This is from O'Reilly's Developer Notebook series. Although the series description says that these books are for early adopters of leading-edge and emerging technologies, I think the techniques discussed in this book have been around for a while. I know I've seen them used with many CPAN modules that I have downloaded over the last while. However, that issue speaks nothing to the usefulness of the book, and it is useful.
The book is a concise 180 pager that deals with Perl's Test::More and Test::Harness in particular, and some other modules along the way. The content is organized into various task oriented groupings, with little or no conceptual content (i.e. theory) at all.
Each task is composed in the following format, some items of which are optional:
The pages appear like grid paper, as a programmer might use to make notes on, though the content is still normally typeset fonts following a standard convention. Each chapter's first page is complete with the same coffee stain that appears on the cover.
In addition, the margins often have text in a font meant to mimick hastily written notes. The major problem with the notes is that they can be difficult to read. This is partly to do with the appearance of the font used - some characters look too much like others - and the habit of breaking lines at non-whitespace - an issue for module names and such.
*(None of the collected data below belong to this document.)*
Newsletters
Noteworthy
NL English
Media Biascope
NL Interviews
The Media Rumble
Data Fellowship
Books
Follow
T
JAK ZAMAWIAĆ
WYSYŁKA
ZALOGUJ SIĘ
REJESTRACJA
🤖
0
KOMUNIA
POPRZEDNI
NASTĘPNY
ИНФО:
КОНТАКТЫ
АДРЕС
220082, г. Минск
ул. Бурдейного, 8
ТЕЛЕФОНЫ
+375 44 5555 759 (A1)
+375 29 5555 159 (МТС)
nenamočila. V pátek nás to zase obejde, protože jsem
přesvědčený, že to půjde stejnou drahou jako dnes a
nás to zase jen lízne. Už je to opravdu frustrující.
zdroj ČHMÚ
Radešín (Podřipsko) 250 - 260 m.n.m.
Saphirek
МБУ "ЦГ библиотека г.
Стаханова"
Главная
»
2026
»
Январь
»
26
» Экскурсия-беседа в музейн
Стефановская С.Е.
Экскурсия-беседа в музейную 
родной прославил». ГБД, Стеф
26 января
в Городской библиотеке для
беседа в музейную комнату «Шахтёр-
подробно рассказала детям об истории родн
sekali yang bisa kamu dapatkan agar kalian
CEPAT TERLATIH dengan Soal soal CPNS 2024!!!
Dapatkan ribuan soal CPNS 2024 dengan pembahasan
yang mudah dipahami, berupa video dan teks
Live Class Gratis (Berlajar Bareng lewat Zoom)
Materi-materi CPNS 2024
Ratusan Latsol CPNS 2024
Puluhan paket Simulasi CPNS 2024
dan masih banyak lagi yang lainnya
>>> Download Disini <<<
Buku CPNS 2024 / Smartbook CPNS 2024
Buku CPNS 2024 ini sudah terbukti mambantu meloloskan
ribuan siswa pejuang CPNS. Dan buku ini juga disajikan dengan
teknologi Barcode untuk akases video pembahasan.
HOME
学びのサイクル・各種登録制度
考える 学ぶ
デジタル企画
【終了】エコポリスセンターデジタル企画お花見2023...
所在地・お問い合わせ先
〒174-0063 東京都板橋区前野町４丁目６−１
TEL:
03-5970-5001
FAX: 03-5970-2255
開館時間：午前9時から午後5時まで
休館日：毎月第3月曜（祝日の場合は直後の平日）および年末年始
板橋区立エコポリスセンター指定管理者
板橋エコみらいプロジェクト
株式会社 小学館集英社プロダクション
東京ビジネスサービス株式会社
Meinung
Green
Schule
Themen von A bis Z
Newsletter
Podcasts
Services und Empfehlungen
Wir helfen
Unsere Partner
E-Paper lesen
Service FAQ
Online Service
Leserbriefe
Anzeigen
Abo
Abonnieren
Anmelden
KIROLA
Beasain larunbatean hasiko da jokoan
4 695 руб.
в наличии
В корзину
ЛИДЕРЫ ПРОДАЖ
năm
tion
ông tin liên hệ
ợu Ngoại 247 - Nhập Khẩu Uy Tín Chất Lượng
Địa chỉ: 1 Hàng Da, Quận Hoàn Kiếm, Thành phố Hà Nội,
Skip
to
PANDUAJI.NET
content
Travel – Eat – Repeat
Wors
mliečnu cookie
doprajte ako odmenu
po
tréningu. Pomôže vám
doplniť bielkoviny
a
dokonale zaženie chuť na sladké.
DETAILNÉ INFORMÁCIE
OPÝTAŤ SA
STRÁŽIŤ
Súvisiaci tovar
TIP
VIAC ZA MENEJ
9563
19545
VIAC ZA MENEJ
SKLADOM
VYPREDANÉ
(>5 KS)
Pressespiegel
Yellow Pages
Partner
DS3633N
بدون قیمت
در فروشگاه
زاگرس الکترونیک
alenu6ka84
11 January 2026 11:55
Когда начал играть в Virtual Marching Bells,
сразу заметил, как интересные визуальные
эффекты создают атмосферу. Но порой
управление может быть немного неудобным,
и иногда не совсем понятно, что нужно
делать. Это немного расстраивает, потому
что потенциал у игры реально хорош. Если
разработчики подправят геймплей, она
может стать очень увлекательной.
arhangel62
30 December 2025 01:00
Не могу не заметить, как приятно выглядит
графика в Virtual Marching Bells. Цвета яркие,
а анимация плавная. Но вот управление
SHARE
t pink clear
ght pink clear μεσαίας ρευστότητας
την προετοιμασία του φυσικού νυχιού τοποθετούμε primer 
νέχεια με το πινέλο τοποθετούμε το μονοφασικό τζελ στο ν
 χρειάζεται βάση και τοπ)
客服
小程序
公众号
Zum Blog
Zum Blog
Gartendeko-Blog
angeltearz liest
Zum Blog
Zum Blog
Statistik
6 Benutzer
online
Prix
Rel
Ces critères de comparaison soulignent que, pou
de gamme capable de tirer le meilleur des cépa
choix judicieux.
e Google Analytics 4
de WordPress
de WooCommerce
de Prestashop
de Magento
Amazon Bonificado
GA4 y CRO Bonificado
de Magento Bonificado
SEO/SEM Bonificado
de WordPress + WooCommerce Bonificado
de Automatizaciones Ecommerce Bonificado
At first, the testing appeared to be geared only to testing modules and subroutines. Fortunately, I did read through to the end and found that, close to the end, even interactive programs were addressed. In between, you could find testing methods for everything from databases and network apps, to POD documentation and unit tests.
This book is very useful for testers, and even programmers themselves, particularly if they intend to distribute their code (i.e. CPAN). If anything, I felt there was room for more content, rather than directing the reader to other resources. I would have liked to see more right there.